Signature dishes like moong khichdi, energy kadhi, and panchkarma thali have become popular here. Initially designed to support panchakarma detox treatments, the meals are now delivered via Zomato to households across Mumbai, showing how ayurvedic food is entering everyday diets.
The idea that food is medicine is central to ayurveda. Stuti Ashok Gupta, co-founder of Amrutam, a D2C ayurvedic lifestyle brand, explains, “Food is the first pillar of health. It’s not just fuel but Ojas, the essence that sustains immunity, energy, and emotional balance. What matters is not only what we eat, but what we digest. When food aligns with our body type and nature’s rhythms, it restores harmony.”
Amrutam’s products like ayurvedic malts (Avaleh), slow-cooked blends of herbs, nuts, and spices, are making this wisdom practical for modern consumers. They are seen not just as “health products” but as daily rituals of care.
This year, the Food Safety and Standards Authority of India (FSSAI) also launched a dedicated licensing and registration window for ayurveda aahara on its Food Safety Compliance System (FoSCoS) portal. This has introduced for the first time for businesses to apply for official licenses to manufacture and market ayurvedic foods, bringing a once-fragmented sector under a regulatory umbrella.
The new ‘Kind of Business’ (KoB) category allows food manufacturers to use traditional formulations, documented in authoritative ayurvedic texts within modern food safety frameworks. To smoothen the transition, FSSAI has already published a list of 91 pre-approved recipes, ranging from herbal mixes to dosha-balancing preparations. The move, developed with the Ministry of Ayush, is designed to fuel innovation while maintaining authenticity, offering consumers trustworthy products and businesses a streamlined pathway into this growing market.
“This is about more than licensing, it is about aligning India’s deepest food traditions with contemporary lifestyles and safety standards,” says an FSSAI official.
Akshi Khandelwal, founder of Cafe Swasthya & Butterfly Ayurveda, an organisation engaged in the research, development, manufacturing, and marketing of ayurvedic products, says the new policy is more than welcome, it is validation. “Ayurveda isn’t some esoteric philosophy, it’s woven into how we cook dal, use spices, or balance meals at home. So why shouldn’t our café culture reflect that?,” she says.

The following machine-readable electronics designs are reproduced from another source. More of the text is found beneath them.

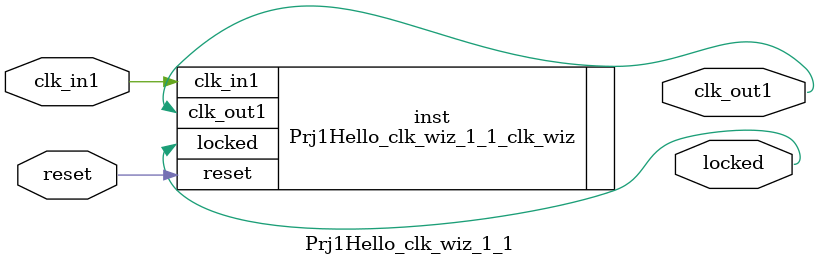
<source format=v>


`timescale 1ps/1ps

(* CORE_GENERATION_INFO = "Prj1Hello_clk_wiz_1_1,clk_wiz_v5_3_3_0,{component_name=Prj1Hello_clk_wiz_1_1,use_phase_alignment=true,use_min_o_jitter=false,use_max_i_jitter=false,use_dyn_phase_shift=false,use_inclk_switchover=false,use_dyn_reconfig=false,enable_axi=0,feedback_source=FDBK_AUTO,PRIMITIVE=MMCM,num_out_clk=1,clkin1_period=10.0,clkin2_period=10.0,use_power_down=false,use_reset=true,use_locked=true,use_inclk_stopped=false,feedback_type=SINGLE,CLOCK_MGR_TYPE=NA,manual_override=false}" *)

module Prj1Hello_clk_wiz_1_1 
 (
  // Clock out ports
  output        clk_out1,
  // Status and control signals
  input         reset,
  output        locked,
 // Clock in ports
  input         clk_in1
 );

  Prj1Hello_clk_wiz_1_1_clk_wiz inst
  (
  // Clock out ports  
  .clk_out1(clk_out1),
  // Status and control signals               
  .reset(reset), 
  .locked(locked),
 // Clock in ports
  .clk_in1(clk_in1)
  );

endmodule

</source>
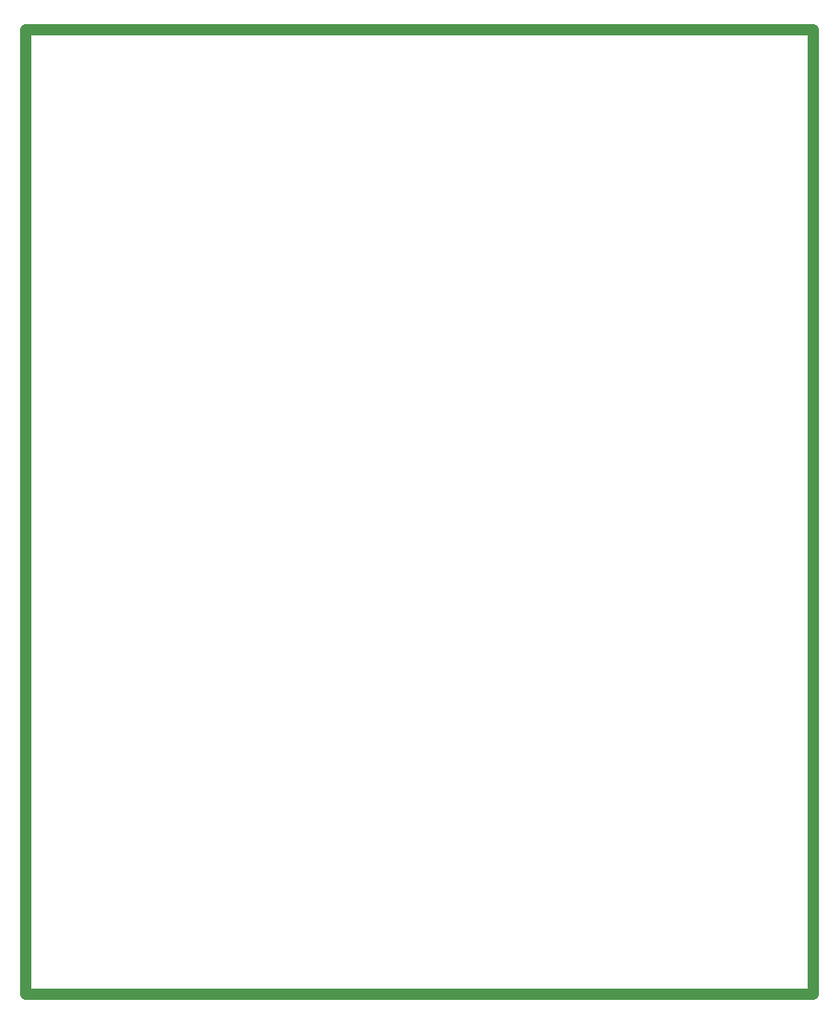
<source format=gm1>
G04*
G04 #@! TF.GenerationSoftware,Altium Limited,Altium Designer,18.1.9 (240)*
G04*
G04 Layer_Color=16711935*
%FSLAX25Y25*%
%MOIN*%
G70*
G01*
G75*
%ADD91C,0.04724*%
D91*
X426625Y100000D02*
Y499500D01*
X100000Y100000D02*
X426625D01*
X100000D02*
Y499500D01*
X415000D01*
X426625D01*
Y100000D02*
Y499500D01*
X100000Y100000D02*
X426625D01*
X100000D02*
Y499500D01*
X415000D01*
X426625D01*
Y100000D02*
Y499500D01*
X100000Y100000D02*
X426625D01*
X100000D02*
Y499500D01*
X415000D01*
X426625D01*
M02*

</source>
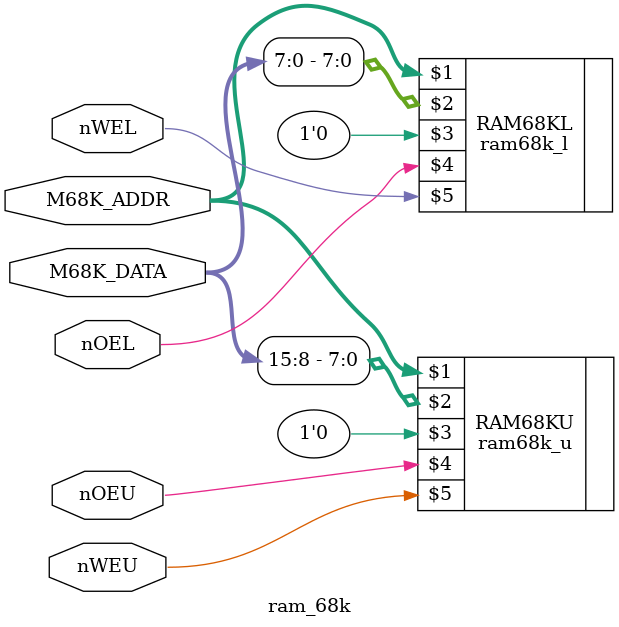
<source format=v>

`timescale 1ns/1ns


module ram_68k(
	input [15:1] M68K_ADDR,
	inout [15:0] M68K_DATA,
	input nWEL,
	input nWEU,
	input nOEL,
	input nOEU
);

	ram68k_l RAM68KL(M68K_ADDR, M68K_DATA[7:0], 1'b0, nOEL, nWEL);
	ram68k_u RAM68KU(M68K_ADDR, M68K_DATA[15:8], 1'b0, nOEU, nWEU);

endmodule

</source>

The growing popularity of ayurveda food comes at a time when the government is pushing for broader recognition and relevance of ayurveda in healthcare — from Prime Minister Narendra Modi talking about sustainable food culture and linking ayurveda with ancestors, to celebrating Ayurveda Day as a future-ready system of medicine. Preetha Reddy, executive vice-chairperson of Apollo Hospitals, has highlighted ayurveda’s growing global appeal, saying, “The world is increasingly turning to India for its ayurveda wisdom. At Apollo, we see it as a critical partner in preventive and holistic care.”
The FSSAI’s structured framework will protect consumers from spurious claims while allowing genuine businesses to thrive. Entrepreneurs like Akshi Khandelwal are proving that ayurveda can be chic and modern, while pioneers like Dr Naram remind us that its power lies in its simplicity. If ayurveda aahara can balance authenticity with accessibility, it may redefine not just wellness dining, but India’s role in shaping a healthier global food culture.